Я сделал вид, будто не расслышал.
— Итак, ты проиграл, и теперь настало время платить. Среди множества векселей, которые тебе предстоит погасить, на моем осталась непроставленной сумма. Я первым открыл дверь туда, куда вскоре хлынут кредиторы, просто потому, что ты использовал меня в своей игре, даже не спросив моего согласия. Поступок такой же бесчестный, как изнасилование. Я хочу забрать свою долю первым, ибо следом за мной идут другие, более алчные, чем австралийские термиты, пожирающие на своем пути все, вплоть до железнодорожных шпал. И как только ты очутишься в их лапах, они сотрут тебя в порошок, Я надеюсь, однако, что у тебя хватит здравого смысла расстаться с жизнью прежде, чем это произойдет. Мое мрачное предсказание исполнится лишь в том случае, если я обо всем расскажу. Поэтому заткни мне рот, Аркадие Манафу!
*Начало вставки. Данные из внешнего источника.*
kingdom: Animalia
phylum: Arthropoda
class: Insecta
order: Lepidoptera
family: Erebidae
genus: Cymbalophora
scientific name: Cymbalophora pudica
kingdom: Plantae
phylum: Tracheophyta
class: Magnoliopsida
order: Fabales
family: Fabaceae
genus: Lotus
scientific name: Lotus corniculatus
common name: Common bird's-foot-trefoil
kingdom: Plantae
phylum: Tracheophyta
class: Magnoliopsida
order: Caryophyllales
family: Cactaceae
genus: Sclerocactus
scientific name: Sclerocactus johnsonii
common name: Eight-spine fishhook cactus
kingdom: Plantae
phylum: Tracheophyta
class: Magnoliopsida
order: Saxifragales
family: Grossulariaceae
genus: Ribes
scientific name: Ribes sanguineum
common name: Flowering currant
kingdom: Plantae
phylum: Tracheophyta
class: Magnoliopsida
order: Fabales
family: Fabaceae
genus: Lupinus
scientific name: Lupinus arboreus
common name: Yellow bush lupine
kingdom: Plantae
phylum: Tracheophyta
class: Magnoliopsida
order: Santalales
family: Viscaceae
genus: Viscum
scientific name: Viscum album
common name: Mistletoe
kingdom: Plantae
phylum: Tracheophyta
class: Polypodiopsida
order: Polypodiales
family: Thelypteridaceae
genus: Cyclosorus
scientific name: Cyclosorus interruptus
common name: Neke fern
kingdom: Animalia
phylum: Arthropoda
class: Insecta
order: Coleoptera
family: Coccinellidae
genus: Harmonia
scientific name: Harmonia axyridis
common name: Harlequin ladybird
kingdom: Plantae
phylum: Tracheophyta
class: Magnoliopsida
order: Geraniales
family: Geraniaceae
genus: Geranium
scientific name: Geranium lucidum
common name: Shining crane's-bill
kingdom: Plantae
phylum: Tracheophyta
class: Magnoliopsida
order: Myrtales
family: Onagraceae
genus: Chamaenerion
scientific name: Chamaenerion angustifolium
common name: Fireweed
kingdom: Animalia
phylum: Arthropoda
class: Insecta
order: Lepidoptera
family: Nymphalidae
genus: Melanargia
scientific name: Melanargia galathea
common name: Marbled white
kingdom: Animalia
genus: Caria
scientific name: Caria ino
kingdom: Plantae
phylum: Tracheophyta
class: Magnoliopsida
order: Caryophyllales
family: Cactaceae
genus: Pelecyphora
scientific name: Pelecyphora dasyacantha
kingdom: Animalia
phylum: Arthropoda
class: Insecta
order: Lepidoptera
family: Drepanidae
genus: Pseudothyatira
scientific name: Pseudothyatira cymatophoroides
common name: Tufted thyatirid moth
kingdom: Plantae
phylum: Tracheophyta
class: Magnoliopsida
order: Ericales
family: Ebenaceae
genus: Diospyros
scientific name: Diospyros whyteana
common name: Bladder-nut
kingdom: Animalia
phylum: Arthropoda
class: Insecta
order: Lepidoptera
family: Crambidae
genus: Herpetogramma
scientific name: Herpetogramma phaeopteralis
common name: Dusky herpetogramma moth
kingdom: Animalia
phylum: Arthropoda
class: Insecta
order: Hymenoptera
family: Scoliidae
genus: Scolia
Желание заткнуть мне рот навсегда тотчас возникло в нем. Он рассеянно, как болтовню ребенка, выслушал мою тираду и схватил телефонную трубку. Я почувствовал, что вновь теряю самообладание, чего боялся больше всего.
— Ты, псих ненормальный! Неужели до тебя не дошло, что мне известно абсолютно все?
— Полагаю, что в милиции с большим интересом выслушают твои бредовые фантазии.
Я отрицательно покачал головой и, намотав телефонный шнур на руку, выдернул его из розетки.
— Раскроем карты, господин инженер! Я вижу, что ты неисправим. Никак не можешь уразуметь, что по-глупому влип, а единственное разумное решение с твоей стороны — принять мои условия.
— В тот вечер, когда произошло убийство, я находился за сотню километров отсюда. Это всем известно…
— Возможно, но не мне. Ты находился за сотню километров отсюда? Это вранье! Ты был в нескольких сантиметрах от меня и собирался разложить меня на составные части. Я и в самом деле здорово наследил, поэтому ты спокойно мог приписать мне убийство твоей жены. Благодаря своему алиби, которое, признаться, было здорово сварганено, ты чувствовал себя в безопасности. Но только алиби любого преступника никогда не бывает безупречным.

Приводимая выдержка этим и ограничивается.